Toronto - Anonymous sources have been around almost as long as journalism itself. Why then has it recently become such an issue for the Trump administration? An article in the New York Times Sunday explains the importance of anonymous sources and the search for the truth.
Toronto – Anonymous sources have been around almost as long as journalism itself. Why then has it recently become such an issue for the Trump administration? An article in the New York Times Sunday explains the importance of anonymous sources and the search for the truth.
New York Times editor, Dean Baquet, explained that the people who come forward to reporters about important issues occurring in their environment, especially government, don’t do so because they want to bring that government down.

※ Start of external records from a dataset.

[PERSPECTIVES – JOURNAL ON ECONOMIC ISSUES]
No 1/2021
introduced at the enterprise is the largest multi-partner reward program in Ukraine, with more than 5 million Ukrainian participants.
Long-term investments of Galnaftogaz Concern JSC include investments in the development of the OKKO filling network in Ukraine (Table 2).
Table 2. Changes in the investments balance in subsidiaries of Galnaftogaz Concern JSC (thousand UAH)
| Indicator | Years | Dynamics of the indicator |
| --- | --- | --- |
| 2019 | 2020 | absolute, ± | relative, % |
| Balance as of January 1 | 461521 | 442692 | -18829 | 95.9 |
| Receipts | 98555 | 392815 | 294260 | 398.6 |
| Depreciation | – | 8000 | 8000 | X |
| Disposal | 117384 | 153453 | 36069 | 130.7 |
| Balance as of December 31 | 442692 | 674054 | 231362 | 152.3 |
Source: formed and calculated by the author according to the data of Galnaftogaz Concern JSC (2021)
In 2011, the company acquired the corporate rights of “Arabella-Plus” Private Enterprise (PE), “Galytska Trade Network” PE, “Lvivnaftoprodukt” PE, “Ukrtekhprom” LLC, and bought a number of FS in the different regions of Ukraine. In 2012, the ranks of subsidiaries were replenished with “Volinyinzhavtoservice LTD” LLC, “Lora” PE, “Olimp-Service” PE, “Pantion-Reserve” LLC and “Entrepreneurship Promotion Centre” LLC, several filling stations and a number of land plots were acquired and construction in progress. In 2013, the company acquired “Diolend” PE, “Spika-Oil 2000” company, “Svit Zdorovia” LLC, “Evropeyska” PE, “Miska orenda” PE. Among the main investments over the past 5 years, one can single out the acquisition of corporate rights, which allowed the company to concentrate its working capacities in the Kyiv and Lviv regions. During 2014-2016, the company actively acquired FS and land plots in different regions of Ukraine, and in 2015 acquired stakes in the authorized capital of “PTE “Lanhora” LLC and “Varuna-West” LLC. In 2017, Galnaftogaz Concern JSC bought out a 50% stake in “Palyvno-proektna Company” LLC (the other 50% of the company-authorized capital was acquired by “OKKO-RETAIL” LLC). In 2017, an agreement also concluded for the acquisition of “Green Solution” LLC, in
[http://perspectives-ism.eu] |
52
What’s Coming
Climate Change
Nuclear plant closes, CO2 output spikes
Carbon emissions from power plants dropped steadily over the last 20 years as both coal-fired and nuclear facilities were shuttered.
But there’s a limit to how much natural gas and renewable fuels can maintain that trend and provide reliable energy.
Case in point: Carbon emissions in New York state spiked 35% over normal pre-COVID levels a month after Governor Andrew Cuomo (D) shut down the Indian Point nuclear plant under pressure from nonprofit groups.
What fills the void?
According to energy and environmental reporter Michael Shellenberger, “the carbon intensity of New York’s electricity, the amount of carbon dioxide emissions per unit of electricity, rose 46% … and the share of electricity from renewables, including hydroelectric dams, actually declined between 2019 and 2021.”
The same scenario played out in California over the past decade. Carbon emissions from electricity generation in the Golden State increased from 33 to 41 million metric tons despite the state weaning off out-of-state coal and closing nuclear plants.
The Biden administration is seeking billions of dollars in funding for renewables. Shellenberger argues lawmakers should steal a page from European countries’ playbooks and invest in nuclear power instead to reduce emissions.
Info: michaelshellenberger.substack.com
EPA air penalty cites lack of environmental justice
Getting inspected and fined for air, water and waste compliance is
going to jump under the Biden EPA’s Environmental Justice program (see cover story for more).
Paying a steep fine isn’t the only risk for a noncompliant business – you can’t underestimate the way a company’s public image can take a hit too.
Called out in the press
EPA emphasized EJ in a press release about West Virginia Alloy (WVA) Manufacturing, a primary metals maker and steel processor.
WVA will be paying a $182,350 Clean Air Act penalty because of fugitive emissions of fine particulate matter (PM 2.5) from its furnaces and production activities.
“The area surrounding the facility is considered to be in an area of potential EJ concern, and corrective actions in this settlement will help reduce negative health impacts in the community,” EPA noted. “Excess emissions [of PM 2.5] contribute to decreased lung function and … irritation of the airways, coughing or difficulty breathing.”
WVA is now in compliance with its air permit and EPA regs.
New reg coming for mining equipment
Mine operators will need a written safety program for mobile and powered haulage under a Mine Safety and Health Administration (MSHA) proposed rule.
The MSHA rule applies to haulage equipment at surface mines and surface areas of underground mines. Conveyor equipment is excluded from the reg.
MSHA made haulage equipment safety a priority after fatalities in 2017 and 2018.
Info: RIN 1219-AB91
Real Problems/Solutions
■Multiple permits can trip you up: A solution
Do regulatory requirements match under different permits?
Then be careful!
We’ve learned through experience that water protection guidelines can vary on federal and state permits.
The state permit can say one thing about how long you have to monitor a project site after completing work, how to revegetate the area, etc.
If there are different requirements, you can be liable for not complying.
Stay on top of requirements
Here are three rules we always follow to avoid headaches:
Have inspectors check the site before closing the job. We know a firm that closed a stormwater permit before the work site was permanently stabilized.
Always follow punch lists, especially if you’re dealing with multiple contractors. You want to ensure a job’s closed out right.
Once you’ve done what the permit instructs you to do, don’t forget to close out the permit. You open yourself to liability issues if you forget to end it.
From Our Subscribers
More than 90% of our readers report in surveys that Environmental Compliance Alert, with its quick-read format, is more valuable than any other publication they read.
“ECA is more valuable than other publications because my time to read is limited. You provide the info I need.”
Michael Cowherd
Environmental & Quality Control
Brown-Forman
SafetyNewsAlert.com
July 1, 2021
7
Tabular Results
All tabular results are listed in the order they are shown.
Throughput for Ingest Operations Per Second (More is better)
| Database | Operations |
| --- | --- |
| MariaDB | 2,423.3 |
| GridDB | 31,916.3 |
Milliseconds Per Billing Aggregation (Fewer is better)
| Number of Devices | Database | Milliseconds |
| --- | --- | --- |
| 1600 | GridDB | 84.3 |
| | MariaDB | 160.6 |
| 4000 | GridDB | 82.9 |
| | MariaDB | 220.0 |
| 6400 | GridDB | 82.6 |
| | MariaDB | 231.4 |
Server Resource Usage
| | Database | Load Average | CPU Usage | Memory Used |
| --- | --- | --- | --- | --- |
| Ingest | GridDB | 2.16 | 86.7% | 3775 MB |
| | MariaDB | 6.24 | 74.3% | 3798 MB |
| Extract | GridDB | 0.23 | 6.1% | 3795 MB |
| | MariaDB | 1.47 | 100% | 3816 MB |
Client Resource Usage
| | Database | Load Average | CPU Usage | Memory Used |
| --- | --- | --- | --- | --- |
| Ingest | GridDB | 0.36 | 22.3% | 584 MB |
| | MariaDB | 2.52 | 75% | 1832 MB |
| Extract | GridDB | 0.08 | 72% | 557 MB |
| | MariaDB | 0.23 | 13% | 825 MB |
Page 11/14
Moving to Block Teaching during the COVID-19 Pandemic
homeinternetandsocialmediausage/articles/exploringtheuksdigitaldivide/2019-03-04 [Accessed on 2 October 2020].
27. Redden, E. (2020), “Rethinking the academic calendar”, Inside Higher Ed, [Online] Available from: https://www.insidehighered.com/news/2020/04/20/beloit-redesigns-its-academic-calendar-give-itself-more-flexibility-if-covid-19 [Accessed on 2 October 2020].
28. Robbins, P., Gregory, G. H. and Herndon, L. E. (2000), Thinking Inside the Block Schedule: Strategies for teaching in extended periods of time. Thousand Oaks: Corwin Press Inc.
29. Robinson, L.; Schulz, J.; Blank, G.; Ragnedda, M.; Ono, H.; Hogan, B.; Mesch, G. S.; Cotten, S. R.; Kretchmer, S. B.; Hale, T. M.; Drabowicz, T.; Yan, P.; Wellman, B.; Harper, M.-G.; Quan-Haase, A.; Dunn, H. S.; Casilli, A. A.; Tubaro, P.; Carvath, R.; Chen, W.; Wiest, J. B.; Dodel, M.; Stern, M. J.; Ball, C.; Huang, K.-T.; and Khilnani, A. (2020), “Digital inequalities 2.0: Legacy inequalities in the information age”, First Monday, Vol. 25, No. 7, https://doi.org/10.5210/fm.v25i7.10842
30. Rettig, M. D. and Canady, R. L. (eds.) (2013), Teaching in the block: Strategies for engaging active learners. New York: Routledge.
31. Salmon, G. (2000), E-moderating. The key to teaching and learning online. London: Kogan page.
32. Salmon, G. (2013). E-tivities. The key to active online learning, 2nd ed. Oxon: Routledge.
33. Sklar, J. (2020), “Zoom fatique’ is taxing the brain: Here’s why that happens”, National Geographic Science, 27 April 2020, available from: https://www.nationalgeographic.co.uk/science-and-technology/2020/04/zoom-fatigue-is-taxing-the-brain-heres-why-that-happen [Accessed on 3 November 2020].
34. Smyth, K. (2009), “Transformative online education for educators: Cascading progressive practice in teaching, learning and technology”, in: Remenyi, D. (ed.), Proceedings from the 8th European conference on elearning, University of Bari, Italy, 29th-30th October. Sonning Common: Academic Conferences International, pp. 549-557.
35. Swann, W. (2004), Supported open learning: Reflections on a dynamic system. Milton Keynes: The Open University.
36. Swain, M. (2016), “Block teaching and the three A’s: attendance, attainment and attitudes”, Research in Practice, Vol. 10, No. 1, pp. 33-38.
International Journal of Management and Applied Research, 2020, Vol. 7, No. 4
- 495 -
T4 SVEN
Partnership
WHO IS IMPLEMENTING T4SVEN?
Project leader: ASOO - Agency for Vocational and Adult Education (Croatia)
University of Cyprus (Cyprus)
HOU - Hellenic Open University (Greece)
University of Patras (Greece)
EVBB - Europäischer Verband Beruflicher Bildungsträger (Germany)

Instead, “These are people who are worried about the direction of the government.”
In keeping with his ongoing war against the mainstream media, dubbed the “fake news media,” US President Donald Trump has most recently set the use of anonymous sources in his politically expedient sights. During an appearance at the Conservative Political Action Convention on Friday, Trump denounced the media’s use of anonymous sources saying they “shouldn’t be allowed to use sources unless they use somebody’s name… Let their name be out there.”
The remarks left critics and analysts scratching their heads at the hypocrisy inherent in those remarks. Trump himself has been an avid user of anonymous sources throughout his career, “especially when it helped him and when it burnished his reputation,” said Baquet.
According to the same source, in 2012, deep into his Barack Obama “birther” red herring, Trump took to Twitter, tweeting that he had proof that Obama had been born outside of the US. His source? Trump cited it only as an “extremely credible source.” No name was ever provided.
Baquet readily acknowledges that journalists have a responsibility to be vigilant about the quality of their sources but matter-of-factly states that the use of anonymous is ingrained in the journalistic profession and will continue to be used for the foreseeable future. “As long as the stories are accurate, as long as the stories are true, which so far has been the case, and as long as we offer the right perspective, I think that’s fine.”
When asked how it is that he and his staff are so confident in resisting the current White House’s efforts to discredit the New York Times, Baquet explained, “I always know who the sources are for these stories. That’s why I’m so confident pushing back at the Trump administration when they criticize the stories.”